Progesterone receptor modulators (PRMs) play an important role in women's health. They are widely used in oral contraception or hormone therapy, and provide an attractive treatment approach for gynecological disorders such as uterine leiomyomas, endometriosis or breast cancer. Due to the broad range of activities, various studies were conducted to assess progesterone receptor antagonists (PAs) and selective progesterone receptor modulators (SPRMs) with respect to progesterone receptor (PR) agonistic and antagonistic activities in vivo. These properties are not always adequately reflected in classical in vitro models, especially differences in the agonistic potential of SPRMs, such as asoprisnil, J1042, and J912, and mixed antagonists, such as mifepristone, are not sufficiently substantiated. The effects of PRMs upon gene expression in progesterone target tissues such as breast epithelium and uterus are poorly understood.

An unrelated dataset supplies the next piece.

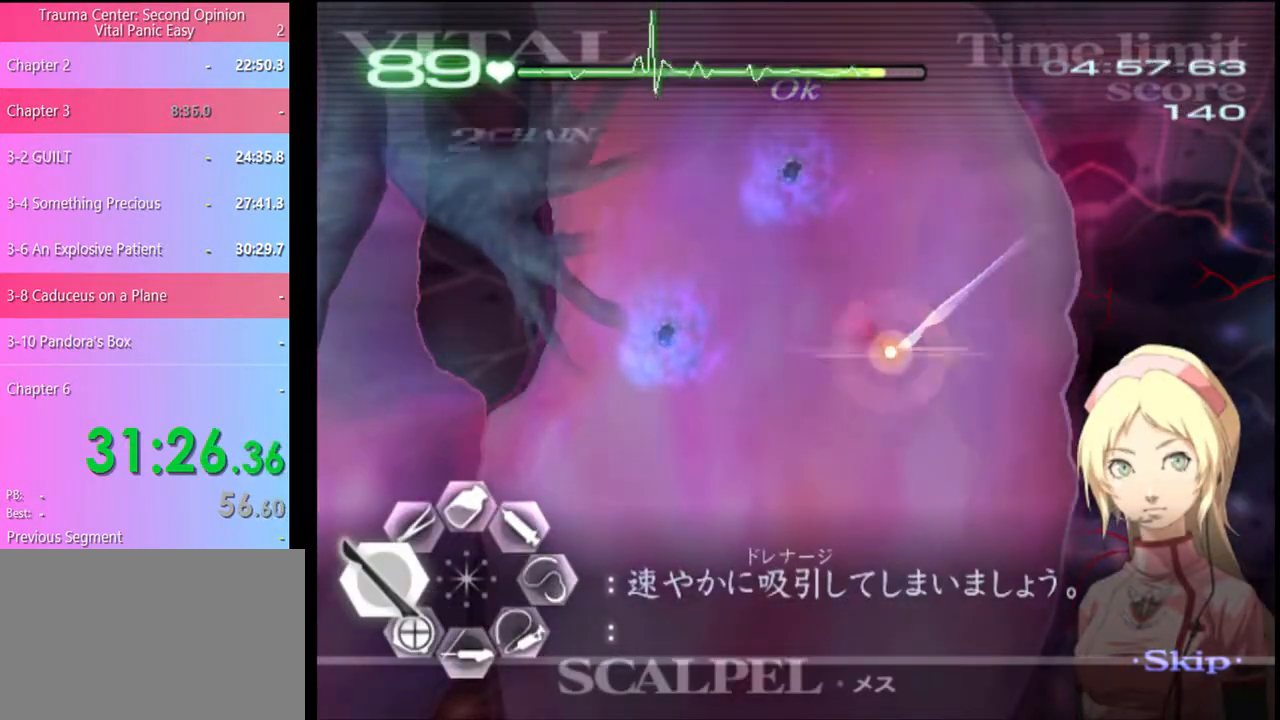
{"keys": ["a"], "mouse": ["left"], "events": [[233, "mouse_left", "down"], [433, "mouse_left", "up"], [500, "mouse_left", "down"]]}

This study compares the properties of PR ligands using mammalian two-hybrid assays and gene expression profiling. The protein–protein interaction analyses in HeLa cells provide for specific ligand-induced PR conformations, whereas Affymetrix GeneChip HG-U133Plus2.0 analyses in T47D breast cancer cells indicate the transcriptional activity on the level of target genes. The analyses comprise the pure agonist R5020, the non-steroidal PR modulator PRA-910, SPRMs (J1042, asoprisnil, J912), the mixed antagonist mifepristone, classical antagonists (onapristone, ZK 137316) and the pure antagonist lonaprisan to consider all types of ligands described before. Marginal differences were identified in coactivator interaction profiles at all, but significant differences between SPRMs and PR antagonists (PAs) were observed in recruiting the LXXLL-motif containing peptide (LX-H10), very similar to in vivo activities in endometrial transformation in the rabbit (McPhail test). Global gene expression profiles demonstrated progesterone-independent effects for all PR modulators examined and emphasised similarities of asoprisnil and J1042 compared to J912 and all types of PR antagonists. In summary, the data support the popular concept of PR modulator classification in agonists, selective progesterone receptor modulators, mixed and pure antagonists. It further refines previous classification models and accentuates unique effects for each PR modulator.